Dr. Brown still lives in Austin and Ms. Catherine, being 100% Ms. Catherine, met with Dr. Brown recently and had him sign his book for me with plans for dinner later in January. They had coffee together and Catherine directed him to the recent Texas Monthly article about my retirement and to Oily Stuff. Needless to say I am absolutely thrilled.







Tampico; 1910



This photograph was taken a few kilometers due west of Tampico in 1910, five years after the first discovery of commercial oil was made in all of Mexico 1904 in a village called, Ebano. Almost everyone personally responsible for the discovery is found in this photograph.


In fact, two of the most renown oil finders in world history are in this photograph and deserve acknowledgement and recognition, please.

On the bottom, second from the right, is Edward L Doheny (1856-1935) from Los Angeles, California. He discovered heavy, low gravity oil in the La Brae area of Los Angeles in 1894 and drilled hundreds of wells, many in heavily populated area neighborhoods of Los Angeles, refined his oil into kerosene, and eventually sold completely out to Standard Oil in 1902, a multi-millionaire. This career as an oil finder was just getting started.

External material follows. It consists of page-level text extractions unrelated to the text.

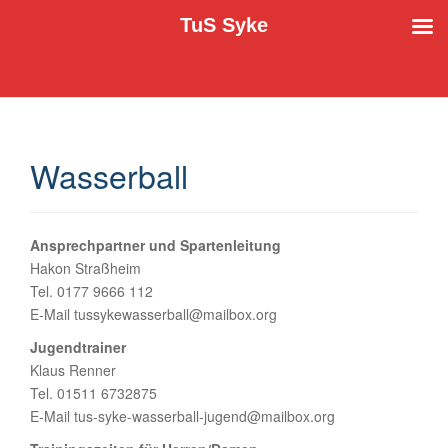
TuS Syke
Der TuS Syke e.V. stellt sich vor
TuS Syke
Wasserball
Ansprechpartner und Spartenleitung
Hakon Straßheim
Tel. 0177 9666 112
E-Mail tussykewasserball@mailbox.org
Jugendtrainer
Klaus Renner
Tel. 01511 6732875
E-Mail tus-syke-wasserball-jugend@mailbox.org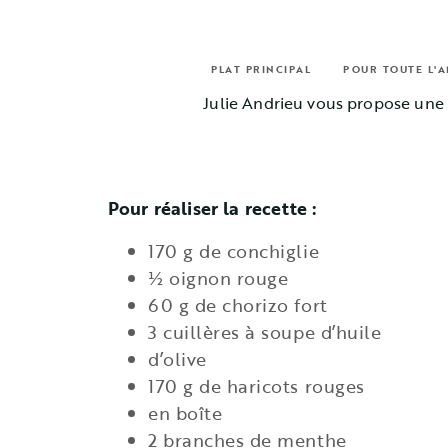
PLAT PRINCIPAL
POUR TOUTE L'
Julie Andrieu vous propose une 
Pour réaliser la recette :
170 g de conchiglie
½ oignon rouge
60 g de chorizo fort
3 cuillères à soupe d’huile
d’olive
170 g de haricots rouges
en boîte
2 branches de menthe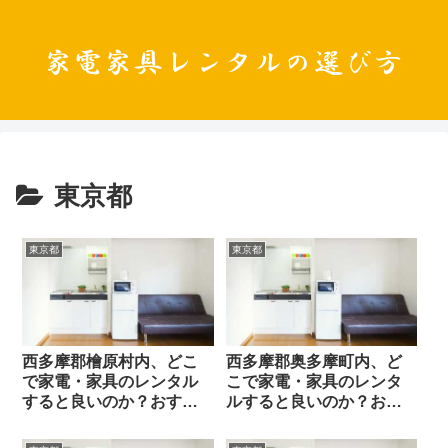
東京都
東京都
東京都
西多摩郡檜原村内、どこ
西多摩郡奥多摩町内、ど
で家電・家具のレンタル
こで家電・家具のレンタ
すると良いのか？おすす
ルすると良いのか？おす
めレンタル業者と選び方
すめレンタル業者と選び
のポイント
方のポイント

Doheny then explored an area in the northern part of Tampico/Tuxpam Basin of eastern Mexico, known for its oil seeps, and in 1904 made an enormous well in Ebano area that produced 10,000 BOPD. Doheny's work in Mexico helped lead to the discovery of the great, Golden Lane of Eastern Mexico, likely one of the most productive oil regions the world has very known.


Right, Mexican Petroleum Company, Ebano. No. 7 well located in Doheny's camp.



By 1920 Edward Doheny was the world's largest oil producer. He subsequently took his Mexican wealth and became a primary owner in Pan American Oil and Transport Company and made huge discoveries in and around Lake Maracaibo in Venezuela thru the late 1920's.


In 1924-1926 Mr. Doheny was twice acquitted of trying bribe the US Secretary of Interior over mineral leasing over the Teapot Dome, He became a noted philanthropist in Southern California, Doheny State Park has wonderful long board waves to surf on and his fame led the famous author, Upton Sinclair to create a character about Doheny in his 1927 book, Oil ! The movie, There Will Be Blood, was crafted from Sinclair's book and of Edward Doheny.


On the bottom row of the photograph, far left, is a man named, Joe Trees ( 1870-1943). Mr. Trees was born in Pittsburg and so gifted as a football player Joe was he is believed to have been the first college level athlete to have ever been given a scholarship in America. He played at the University of Pittsburg where he eventually received a degree in mechanical engineering.


Mr. Trees spent his summers in college working for Standard Oil in the fields of northeastern Pennsylvania with a friend from West Virginia named, Michael Benedum. In 1896 the two of them partnered up and bought some mineral leases in West Virginia and drilled seven oil producers in a row. They sold that production to Standard Oil and subsequently created the famous, and wildly successful, Benedum-Trees Company


Joe Trees and Mike Benedum found oil, lots of oil in the Illinois Basin, along the Louisiana Gulf Coast, partnered with Ed Doheny in Eastern Mexico, and again with him along the Lake in Venezuela, helped develop the massive oil fields of Romania around Ploiesti, in the Llanos Basin of Columbia and then made massive discoveries of oil in West Texas near Big Lake and in Yates Field.


Joe Trees personally found oil in Collier County in Florida but died of a heart attack at his office desk before the well could be put to the tanks. His philanthropical work benefited the entire state of Pennsylvania and at the University of Pittsburg, the football practice facility and team facilities are called Trees Field and Trees Hall.



These great men were true oil finders, true "wildcatters." The amount of oil and natural gas they found in far away, remote places on the planet over a century ago, often at great physical and financial risk, led directly to the industrialization of the entire world and is the basis for society as we know it today.